** start ROWS **

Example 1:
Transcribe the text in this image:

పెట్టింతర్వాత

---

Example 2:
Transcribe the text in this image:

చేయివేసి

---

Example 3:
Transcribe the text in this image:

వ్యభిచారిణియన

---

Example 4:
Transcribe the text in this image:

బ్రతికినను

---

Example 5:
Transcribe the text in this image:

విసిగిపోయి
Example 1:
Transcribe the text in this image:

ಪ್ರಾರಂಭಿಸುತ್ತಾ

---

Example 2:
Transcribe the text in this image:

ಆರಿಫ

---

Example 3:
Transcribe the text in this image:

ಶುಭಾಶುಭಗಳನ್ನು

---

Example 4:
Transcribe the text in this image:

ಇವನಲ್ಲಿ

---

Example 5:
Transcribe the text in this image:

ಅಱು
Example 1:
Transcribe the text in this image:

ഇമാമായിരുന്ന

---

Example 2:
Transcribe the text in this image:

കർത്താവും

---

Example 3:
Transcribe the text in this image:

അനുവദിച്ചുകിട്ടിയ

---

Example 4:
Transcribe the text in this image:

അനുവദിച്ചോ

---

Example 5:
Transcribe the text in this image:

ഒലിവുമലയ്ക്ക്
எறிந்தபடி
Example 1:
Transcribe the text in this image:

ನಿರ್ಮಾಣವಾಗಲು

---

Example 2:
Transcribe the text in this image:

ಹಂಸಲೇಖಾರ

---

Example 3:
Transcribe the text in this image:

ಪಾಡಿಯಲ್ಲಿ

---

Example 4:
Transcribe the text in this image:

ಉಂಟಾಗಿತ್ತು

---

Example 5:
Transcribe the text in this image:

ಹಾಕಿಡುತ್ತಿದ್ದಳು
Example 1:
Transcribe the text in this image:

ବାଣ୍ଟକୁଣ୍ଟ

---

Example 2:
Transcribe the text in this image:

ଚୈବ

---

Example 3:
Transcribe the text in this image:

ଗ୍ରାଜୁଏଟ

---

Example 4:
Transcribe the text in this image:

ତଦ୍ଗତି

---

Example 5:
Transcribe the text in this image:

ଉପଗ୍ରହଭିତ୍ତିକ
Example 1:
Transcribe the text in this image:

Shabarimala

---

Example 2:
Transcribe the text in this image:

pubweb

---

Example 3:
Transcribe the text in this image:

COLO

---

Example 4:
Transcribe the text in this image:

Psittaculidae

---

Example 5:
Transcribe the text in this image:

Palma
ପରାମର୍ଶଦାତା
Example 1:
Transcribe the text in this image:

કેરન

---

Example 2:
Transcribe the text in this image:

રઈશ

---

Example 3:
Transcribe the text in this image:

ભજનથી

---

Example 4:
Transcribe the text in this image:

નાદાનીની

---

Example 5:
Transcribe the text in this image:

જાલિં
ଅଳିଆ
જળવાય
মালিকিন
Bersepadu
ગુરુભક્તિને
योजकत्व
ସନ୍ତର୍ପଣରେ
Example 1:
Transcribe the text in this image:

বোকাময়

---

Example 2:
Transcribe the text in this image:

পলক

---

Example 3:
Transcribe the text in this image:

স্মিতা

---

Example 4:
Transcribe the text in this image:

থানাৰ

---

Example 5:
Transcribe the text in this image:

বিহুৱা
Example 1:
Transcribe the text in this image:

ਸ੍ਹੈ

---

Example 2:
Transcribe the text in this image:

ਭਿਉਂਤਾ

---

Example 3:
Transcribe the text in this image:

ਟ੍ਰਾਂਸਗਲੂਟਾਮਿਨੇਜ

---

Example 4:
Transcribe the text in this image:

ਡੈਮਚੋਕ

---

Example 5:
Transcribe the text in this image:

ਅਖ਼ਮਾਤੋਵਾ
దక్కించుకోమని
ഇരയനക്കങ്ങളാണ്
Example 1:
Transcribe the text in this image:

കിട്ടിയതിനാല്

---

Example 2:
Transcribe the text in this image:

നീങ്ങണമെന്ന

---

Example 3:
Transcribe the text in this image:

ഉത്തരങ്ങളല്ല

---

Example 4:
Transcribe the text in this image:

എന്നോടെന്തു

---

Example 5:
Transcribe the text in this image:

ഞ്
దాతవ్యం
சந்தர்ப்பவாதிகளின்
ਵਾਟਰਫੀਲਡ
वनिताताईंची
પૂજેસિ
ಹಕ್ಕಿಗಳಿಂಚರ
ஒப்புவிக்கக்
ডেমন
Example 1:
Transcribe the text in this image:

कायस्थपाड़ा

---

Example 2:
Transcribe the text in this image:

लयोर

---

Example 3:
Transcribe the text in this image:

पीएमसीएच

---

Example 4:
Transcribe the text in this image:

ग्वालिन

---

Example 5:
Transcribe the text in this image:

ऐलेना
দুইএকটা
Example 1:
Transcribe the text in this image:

** end ROWS **

Copy each of the lines above character for character, in the same order, without changing or leaving out any of them.

Example 1:
Transcribe the text in this image:

పెట్టింతర్వాత

---

Example 2:
Transcribe the text in this image:

చేయివేసి

---

Example 3:
Transcribe the text in this image:

వ్యభిచారిణియన

---

Example 4:
Transcribe the text in this image:

బ్రతికినను

---

Example 5:
Transcribe the text in this image:

విసిగిపోయి
Example 1:
Transcribe the text in this image:

ಪ್ರಾರಂಭಿಸುತ್ತಾ

---

Example 2:
Transcribe the text in this image:

ಆರಿಫ

---

Example 3:
Transcribe the text in this image:

ಶುಭಾಶುಭಗಳನ್ನು

---

Example 4:
Transcribe the text in this image:

ಇವನಲ್ಲಿ

---

Example 5:
Transcribe the text in this image:

ಅಱು
Example 1:
Transcribe the text in this image:

ഇമാമായിരുന്ന

---

Example 2:
Transcribe the text in this image:

കർത്താവും

---

Example 3:
Transcribe the text in this image:

അനുവദിച്ചുകിട്ടിയ

---

Example 4:
Transcribe the text in this image:

അനുവദിച്ചോ

---

Example 5:
Transcribe the text in this image:

ഒലിവുമലയ്ക്ക്
எறிந்தபடி
Example 1:
Transcribe the text in this image:

ನಿರ್ಮಾಣವಾಗಲು

---

Example 2:
Transcribe the text in this image:

ಹಂಸಲೇಖಾರ

---

Example 3:
Transcribe the text in this image:

ಪಾಡಿಯಲ್ಲಿ

---

Example 4:
Transcribe the text in this image:

ಉಂಟಾಗಿತ್ತು

---

Example 5:
Transcribe the text in this image:

ಹಾಕಿಡುತ್ತಿದ್ದಳು
Example 1:
Transcribe the text in this image:

ବାଣ୍ଟକୁଣ୍ଟ

---

Example 2:
Transcribe the text in this image:

ଚୈବ

---

Example 3:
Transcribe the text in this image:

ଗ୍ରାଜୁଏଟ

---

Example 4:
Transcribe the text in this image:

ତଦ୍ଗତି

---

Example 5:
Transcribe the text in this image:

ଉପଗ୍ରହଭିତ୍ତିକ
Example 1:
Transcribe the text in this image:

Shabarimala

---

Example 2:
Transcribe the text in this image:

pubweb

---

Example 3:
Transcribe the text in this image:

COLO

---

Example 4:
Transcribe the text in this image:

Psittaculidae

---

Example 5:
Transcribe the text in this image:

Palma
ପରାମର୍ଶଦାତା
Example 1:
Transcribe the text in this image:

કેરન

---

Example 2:
Transcribe the text in this image:

રઈશ

---

Example 3:
Transcribe the text in this image:

ભજનથી

---

Example 4:
Transcribe the text in this image:

નાદાનીની

---

Example 5:
Transcribe the text in this image:

જાલિં
ଅଳିଆ
જળવાય
মালিকিন
Bersepadu
ગુરુભક્તિને
योजकत्व
ସନ୍ତର୍ପଣରେ
Example 1:
Transcribe the text in this image:

বোকাময়

---

Example 2:
Transcribe the text in this image:

পলক

---

Example 3:
Transcribe the text in this image:

স্মিতা

---

Example 4:
Transcribe the text in this image:

থানাৰ

---

Example 5:
Transcribe the text in this image:

বিহুৱা
Example 1:
Transcribe the text in this image:

ਸ੍ਹੈ

---

Example 2:
Transcribe the text in this image:

ਭਿਉਂਤਾ

---

Example 3:
Transcribe the text in this image:

ਟ੍ਰਾਂਸਗਲੂਟਾਮਿਨੇਜ

---

Example 4:
Transcribe the text in this image:

ਡੈਮਚੋਕ

---

Example 5:
Transcribe the text in this image:

ਅਖ਼ਮਾਤੋਵਾ
దక్కించుకోమని
ഇരയനക്കങ്ങളാണ്
Example 1:
Transcribe the text in this image:

കിട്ടിയതിനാല്

---

Example 2:
Transcribe the text in this image:

നീങ്ങണമെന്ന

---

Example 3:
Transcribe the text in this image:

ഉത്തരങ്ങളല്ല

---

Example 4:
Transcribe the text in this image:

എന്നോടെന്തു

---

Example 5:
Transcribe the text in this image:

ഞ്
దాతవ్యం
சந்தர்ப்பவாதிகளின்
ਵਾਟਰਫੀਲਡ
वनिताताईंची
પૂજેસિ
ಹಕ್ಕಿಗಳಿಂಚರ
ஒப்புவிக்கக்
ডেমন
Example 1:
Transcribe the text in this image:

कायस्थपाड़ा

---

Example 2:
Transcribe the text in this image:

लयोर

---

Example 3:
Transcribe the text in this image:

पीएमसीएच

---

Example 4:
Transcribe the text in this image:

ग्वालिन

---

Example 5:
Transcribe the text in this image:

ऐलेना
দুইএকটা
Example 1:
Transcribe the text in this image:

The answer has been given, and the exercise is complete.